Bush knows he’s not going to get another resolution to approve yet another war from the Democratic Congress so he’s been running around – as has Cheney – wailing about how the troops are in danger from Iran and he has a duty as C-in-C to protect the troops. Framing the issue that way has both a propaganda purpose and a legal one.

  1. As propaganda, it puts the Dems in a hopeless political position: they can’t oppose his bombing campaign without appearing to be abandoning the troops to a deadly enemy. Given their spineless wobbling over over the recent anti-surge resolution, the perception that they’re leaving our military to rot on the battlefield without backup or support would just about finish them, eradicating their current popular approval.
  2. Legally, Bush can make the argument – and it will stick – that he doesn’t need Congressional approval for either a bombing campaign (cf. Nixon, Reagan, and Clinton before him) or any move he makes as C-in-C that has the excuse of protecting troops. During the resolution debate, every Pub said the same thing, like they were reading off a White House teleprompter: Any opposition to Bush’s plan was the same as abandoning our troops in the field.
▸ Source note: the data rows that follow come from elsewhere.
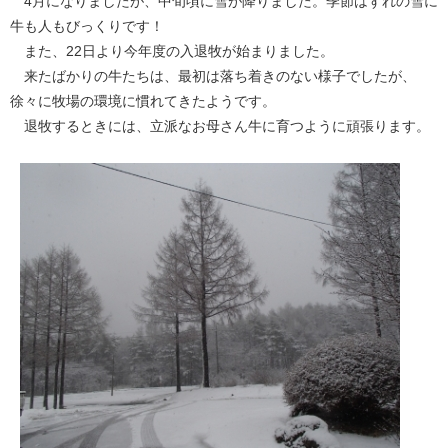
4月になりましたが、中旬頃に雪が降りました。季節はずれの雪に
牛も人もびっくりです！
また、22日より今年度の入退牧が始まりました。
来たばかりの牛たちは、最初は落ち着きのない様子でしたが、
徐々に牧場の環境に慣れてきたようです。
退牧するときには、立派なお母さん牛に育つように頑張ります。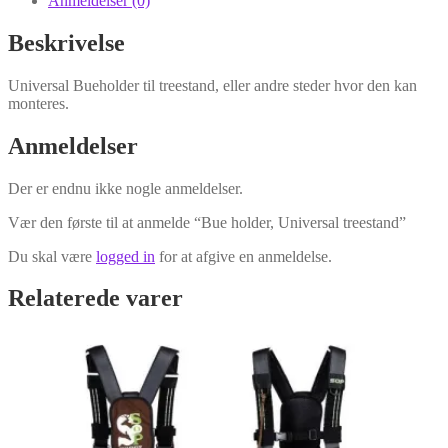
Anmeldelser (0)
Beskrivelse
Universal Bueholder til treestand, eller andre steder hvor den kan
monteres.
Anmeldelser
Der er endnu ikke nogle anmeldelser.
Vær den første til at anmelde “Bue holder, Universal treestand”
Du skal være
logged in
for at afgive en anmeldelse.
Relaterede varer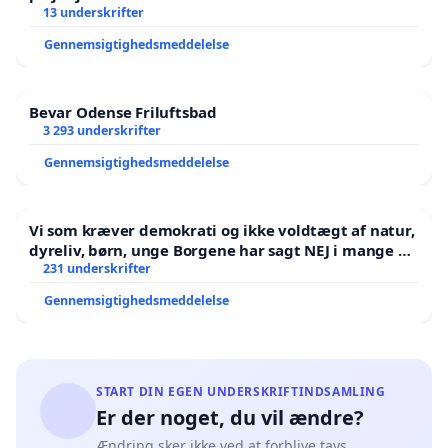
13 underskrifter
Gennemsigtighedsmeddelelse
Bevar Odense Friluftsbad
3 293 underskrifter
Gennemsigtighedsmeddelelse
Vi som kræver demokrati og ikke voldtægt af natur,
dyreliv, børn, unge Borgene har sagt NEJ i mange år.
Der er
231 underskrifter
Gennemsigtighedsmeddelelse
START DIN EGEN UNDERSKRIFTINDSAMLING
Er der noget, du vil ændre?
Ændring sker ikke ved at forblive tavs.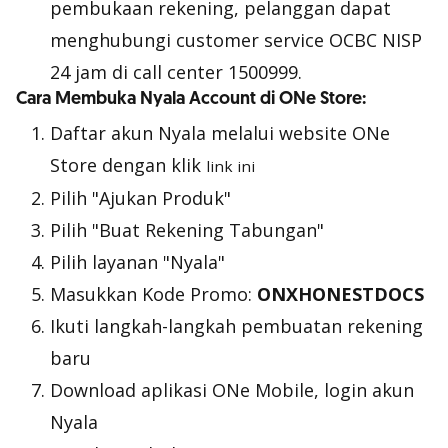
pembukaan rekening, pelanggan dapat
menghubungi customer service OCBC NISP
24 jam di call center 1500999.
Cara Membuka Nyala Account di ONe Store:
Daftar akun Nyala melalui website ONe
Store dengan klik
link ini
Pilih "Ajukan Produk"
Pilih "Buat Rekening Tabungan"
Pilih layanan "Nyala"
Masukkan Kode Promo:
ONXHONESTDOCS
Ikuti langkah-langkah pembuatan rekening
baru
Download aplikasi ONe Mobile, login akun
Nyala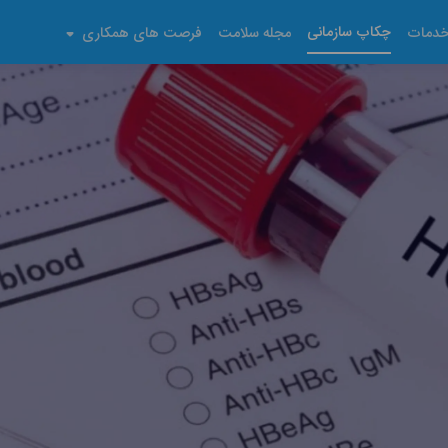
چکاپ سازمانی
دمات
مجله سلامت
فرصت های همکاری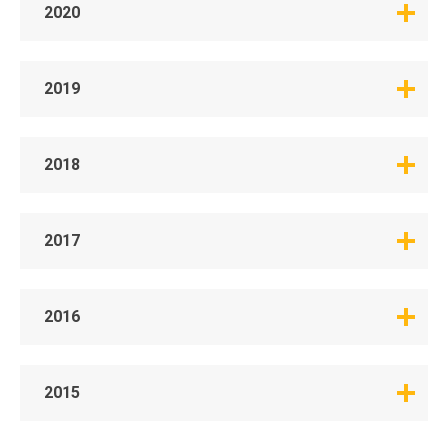
2020
2019
2018
2017
2016
2015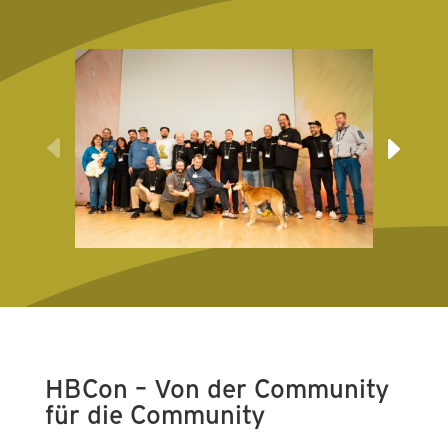
HBCon – Von der Community
für die Community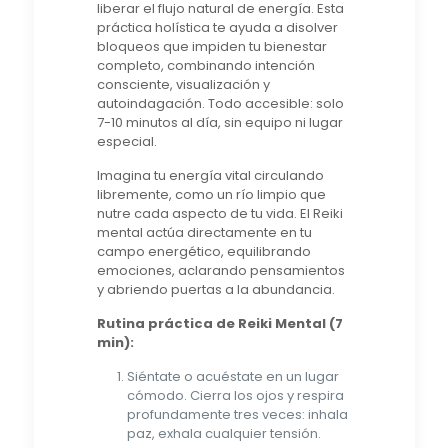
liberar el flujo natural de energía. Esta
práctica holística te ayuda a disolver
bloqueos que impiden tu bienestar
completo, combinando intención
consciente, visualización y
autoindagación. Todo accesible: solo
7-10 minutos al día, sin equipo ni lugar
especial.
Imagina tu energía vital circulando
libremente, como un río limpio que
nutre cada aspecto de tu vida. El Reiki
mental actúa directamente en tu
campo energético, equilibrando
emociones, aclarando pensamientos
y abriendo puertas a la abundancia.
Rutina práctica de Reiki Mental (7
min):
Siéntate o acuéstate en un lugar
cómodo. Cierra los ojos y respira
profundamente tres veces: inhala
paz, exhala cualquier tensión.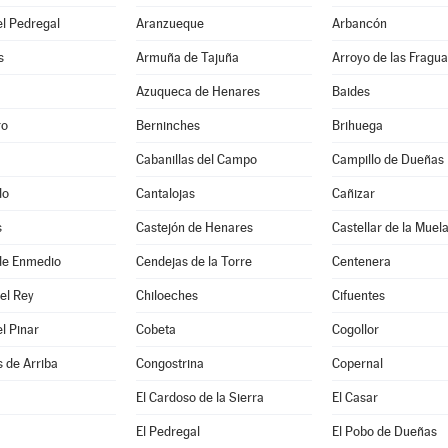
l Pedregal
Aranzueque
Arbancón
s
Armuña de Tajuña
Arroyo de las Fragua
Azuqueca de Henares
Baides
ro
Berninches
Brihuega
Cabanillas del Campo
Campillo de Dueñas
do
Cantalojas
Cañizar
s
Castejón de Henares
Castellar de la Muel
de Enmedio
Cendejas de la Torre
Centenera
del Rey
Chiloeches
Cifuentes
el Pinar
Cobeta
Cogollor
 de Arriba
Congostrina
Copernal
El Cardoso de la Sierra
El Casar
El Pedregal
El Pobo de Dueñas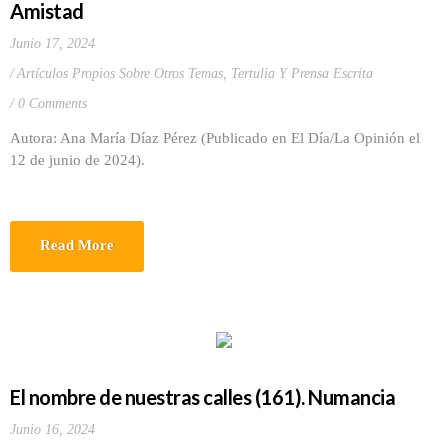
Amistad
Junio 17, 2024
Artículos Propios Sobre Otros Temas
,
Tertulia Y Prensa Escrita
0 Comments
Autora: Ana María Díaz Pérez (Publicado en El Día/La Opinión el
12 de junio de 2024).
Read More
El nombre de nuestras calles (161). Numancia
Junio 16, 2024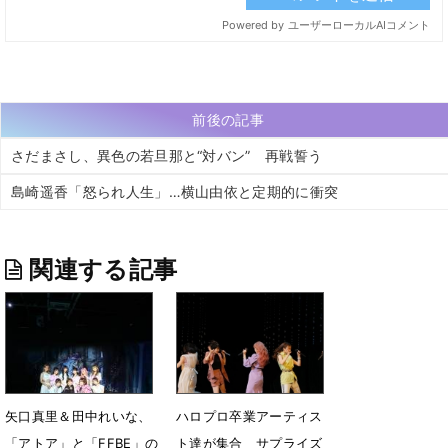
前後の記事
さだまさし、異色の若旦那と“対バン” 再戦誓う
島崎遥香「怒られ人生」…横山由依と定期的に衝突
関連する記事
矢口真里＆田中れいな、
ハロプロ卒業アーティス
「アトア」と「FFBE」の
ト達が集合 サプライズ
I suspected when it was going on that that argument had less to do with staking out a political position than it did with preparing the ground to justify a bombing campaign against Iran.

As a politico-legal strategy, this approach has the virtue of simplicity. Legally, he doesn’t need the approval of the Congress to bomb and precedent proves it. All he needs is an excuse the American people will accept, which – after all the lying he did before Iraq – makes “confirmed nuclear threat” problematic. His and his admin’s credibility in both the US and the rest of the world is zero at this point. Nobody believes anything he says, and another bogus WMD argument isn’t going to fly.

But who’s going to be able to argue convincingly against protecting the troops? No one. As insurgent opposition to US troops becomes more co-ordinated – and it is – the likelihood of a combined assault against US-Iraqi forces becomes more plausible, perhaps even inevitable. When it happens, the second trigger will be pulled and the planes will fly.

One way or another, we are going to have a bombing campaign against Iran which will, in short order, escalate into a war. Short of impeaching the whole gang, there doesn’t seem to be any feasible way to stop it.